We can see all the columns that we discussed in the last blog. You can also see the column that we just added. R has an internal representation of time that combines dates and time. We have the two separated but we need that native representation so that we can follow up with a function that splits off just the hour so that we can summarize on it. Add the next lines to the program:

# Create time series data frame for aggregating
audit$posixDate=as.POSIXct(paste(audit$DATE, audit$TIME), format="%m/%d/%Y %H:%M:%S")

# Create a column of hour and date to aggregate an hourly total.
audit$hours <- format(audit$posixDate, format = '%Y-%m-%d %H')

Next we want R to count up all the events grouped by what hour it is. We want to store the results in a temporary variable. We do this because the plotting function wants a data frame with everything it needs in the data frame and we just tell it what column contains it. So, we add the next line to the program:

# Now summarize it
temp <- aggregate(audit$one, by = list(audit$hours), FUN = length)

Then we build the data frame for plotting:

# Put results into data frame for plotting
final = data.frame(date=as.POSIXct(temp$Group.1, format="%Y-%m-%d %H", tz="GMT"))
final$num <- temp$x
final$day <- weekdays(as.Date(final$date))
final$oday <- factor(final$day, levels = unique(final$day))
final$hour <- as.numeric(format(final$date, "%H"))

Now, its time to plot. ggplot can plot many kinds of charts. All you need to do is change a couple variables passed and you get an entirely different chart. What we will do is tell the plot to use the aesthetics which plots the x axis based on the time and y based on the sum that we totaled. Then we tell it we want a bar chart and to give it a nice title and group the data on the x axis by the time representation and to add an x and y axis label. This is coded up as follows:

# Plot as BAR CHART x is day of week, y is number of events
plot1 = ggplot(final, aes(x=final$date, y=final$num)) +
geom_bar(stat="identity") + ggtitle("Events per Hour") +
scale_x_datetime() + xlab("") + labs(x="Hour of Day", y="Events")

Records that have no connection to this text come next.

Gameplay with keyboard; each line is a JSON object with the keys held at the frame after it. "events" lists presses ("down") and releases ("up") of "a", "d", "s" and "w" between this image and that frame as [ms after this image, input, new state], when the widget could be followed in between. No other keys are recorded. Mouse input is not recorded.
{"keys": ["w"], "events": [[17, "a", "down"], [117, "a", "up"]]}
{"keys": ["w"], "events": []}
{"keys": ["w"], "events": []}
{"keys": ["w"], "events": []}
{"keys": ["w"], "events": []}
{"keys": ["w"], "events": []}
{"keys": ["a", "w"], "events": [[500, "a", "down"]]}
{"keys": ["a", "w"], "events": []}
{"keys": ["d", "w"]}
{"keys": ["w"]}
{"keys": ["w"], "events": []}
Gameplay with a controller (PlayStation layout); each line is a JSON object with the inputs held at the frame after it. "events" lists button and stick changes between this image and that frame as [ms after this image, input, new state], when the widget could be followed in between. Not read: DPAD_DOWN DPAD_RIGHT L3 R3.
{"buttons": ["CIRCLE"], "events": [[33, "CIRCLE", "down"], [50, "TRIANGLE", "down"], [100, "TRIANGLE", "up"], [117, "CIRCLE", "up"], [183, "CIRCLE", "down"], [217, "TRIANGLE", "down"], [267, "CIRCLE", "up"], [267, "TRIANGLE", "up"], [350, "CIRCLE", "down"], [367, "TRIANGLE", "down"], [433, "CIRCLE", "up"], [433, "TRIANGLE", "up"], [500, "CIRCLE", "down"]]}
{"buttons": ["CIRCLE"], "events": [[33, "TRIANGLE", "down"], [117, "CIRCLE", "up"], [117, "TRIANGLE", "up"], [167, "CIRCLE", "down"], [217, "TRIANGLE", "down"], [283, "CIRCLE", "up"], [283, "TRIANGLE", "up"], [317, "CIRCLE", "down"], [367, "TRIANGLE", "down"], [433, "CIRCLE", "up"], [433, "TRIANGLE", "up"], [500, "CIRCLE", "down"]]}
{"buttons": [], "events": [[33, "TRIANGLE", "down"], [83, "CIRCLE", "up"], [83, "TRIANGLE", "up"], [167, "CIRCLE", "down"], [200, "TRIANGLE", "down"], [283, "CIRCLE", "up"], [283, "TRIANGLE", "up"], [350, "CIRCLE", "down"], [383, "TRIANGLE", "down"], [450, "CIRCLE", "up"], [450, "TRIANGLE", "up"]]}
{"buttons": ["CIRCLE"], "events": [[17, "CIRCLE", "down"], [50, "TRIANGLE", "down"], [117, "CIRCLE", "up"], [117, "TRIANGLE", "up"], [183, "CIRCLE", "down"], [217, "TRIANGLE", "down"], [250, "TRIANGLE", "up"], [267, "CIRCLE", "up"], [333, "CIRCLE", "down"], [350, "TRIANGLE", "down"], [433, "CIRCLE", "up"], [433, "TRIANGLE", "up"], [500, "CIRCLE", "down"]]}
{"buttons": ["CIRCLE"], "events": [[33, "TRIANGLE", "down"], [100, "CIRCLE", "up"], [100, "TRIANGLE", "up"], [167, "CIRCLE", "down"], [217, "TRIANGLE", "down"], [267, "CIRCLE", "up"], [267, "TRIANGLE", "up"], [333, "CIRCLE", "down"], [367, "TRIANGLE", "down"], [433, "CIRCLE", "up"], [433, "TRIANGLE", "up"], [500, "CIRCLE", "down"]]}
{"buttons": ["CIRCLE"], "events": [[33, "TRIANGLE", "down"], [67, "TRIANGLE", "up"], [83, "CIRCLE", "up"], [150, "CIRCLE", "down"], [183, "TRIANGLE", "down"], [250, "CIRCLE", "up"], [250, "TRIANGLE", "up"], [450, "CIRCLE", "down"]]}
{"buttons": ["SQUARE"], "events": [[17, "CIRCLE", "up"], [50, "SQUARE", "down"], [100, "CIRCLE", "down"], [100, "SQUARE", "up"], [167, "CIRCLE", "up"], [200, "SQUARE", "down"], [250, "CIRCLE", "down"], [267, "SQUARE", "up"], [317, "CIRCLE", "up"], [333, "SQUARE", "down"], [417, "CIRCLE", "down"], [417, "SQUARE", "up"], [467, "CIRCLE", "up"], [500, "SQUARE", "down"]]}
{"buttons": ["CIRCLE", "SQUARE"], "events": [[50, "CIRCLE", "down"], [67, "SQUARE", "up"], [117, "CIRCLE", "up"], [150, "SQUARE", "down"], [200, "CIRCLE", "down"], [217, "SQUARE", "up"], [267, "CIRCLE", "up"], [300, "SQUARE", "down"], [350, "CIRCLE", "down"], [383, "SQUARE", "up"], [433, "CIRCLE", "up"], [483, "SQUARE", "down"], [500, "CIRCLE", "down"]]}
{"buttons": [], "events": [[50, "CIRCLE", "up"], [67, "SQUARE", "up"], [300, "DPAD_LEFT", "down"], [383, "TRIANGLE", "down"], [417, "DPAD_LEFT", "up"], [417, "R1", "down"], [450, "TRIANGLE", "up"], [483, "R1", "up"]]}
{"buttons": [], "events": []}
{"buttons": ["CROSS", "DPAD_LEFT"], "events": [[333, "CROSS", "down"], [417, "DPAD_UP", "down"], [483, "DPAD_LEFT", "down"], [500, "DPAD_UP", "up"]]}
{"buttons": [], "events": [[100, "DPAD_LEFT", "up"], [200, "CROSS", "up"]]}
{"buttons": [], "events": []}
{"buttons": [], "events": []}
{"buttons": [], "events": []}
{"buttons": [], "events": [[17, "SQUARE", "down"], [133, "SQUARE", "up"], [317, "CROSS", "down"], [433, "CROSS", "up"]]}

To see it, we need to print it:

print(plot1)

You can run all the lines down to here and you get something like this:

What the print statement drew was a picture. What if you wanted an interactive web page? In the console add these:

library(plotly)
ggplotly(plot1)

Over in the viewer you now have a web page that tells you the total when you place the mouse over the columns. Hmm. Our chart is gray. How about adding some color? OK, how about making the color vary with how many events we have? OK, then lets type this in at the console:

plot1 = ggplot(final, aes(x=final$date, y=final$num, fill=final$num)) +
geom_bar(stat="identity") + ggtitle("Events per Hour") +
scale_x_datetime() + xlab("") + labs(x="Hour of Day", y="Events") +
scale_fill_gradient(low="black", high = "red", name="Events/Hour")

print(plot1)

All we did is tell the plot's aesthetics that we want to fill a color based on the number and then told it what gradient to use. When you run that you can now see that we have colors:

If you want that as a web page, you can re-run the ggplotly(plot1) command. If for some reason you wanted to save the image as a file on your hard drive, you just run the following command:

ggsave("bar-hourly-events-per-hour.png", plot1, width=7, height=5)

In this way you can automate creation of charts and then pull them all together into a reports.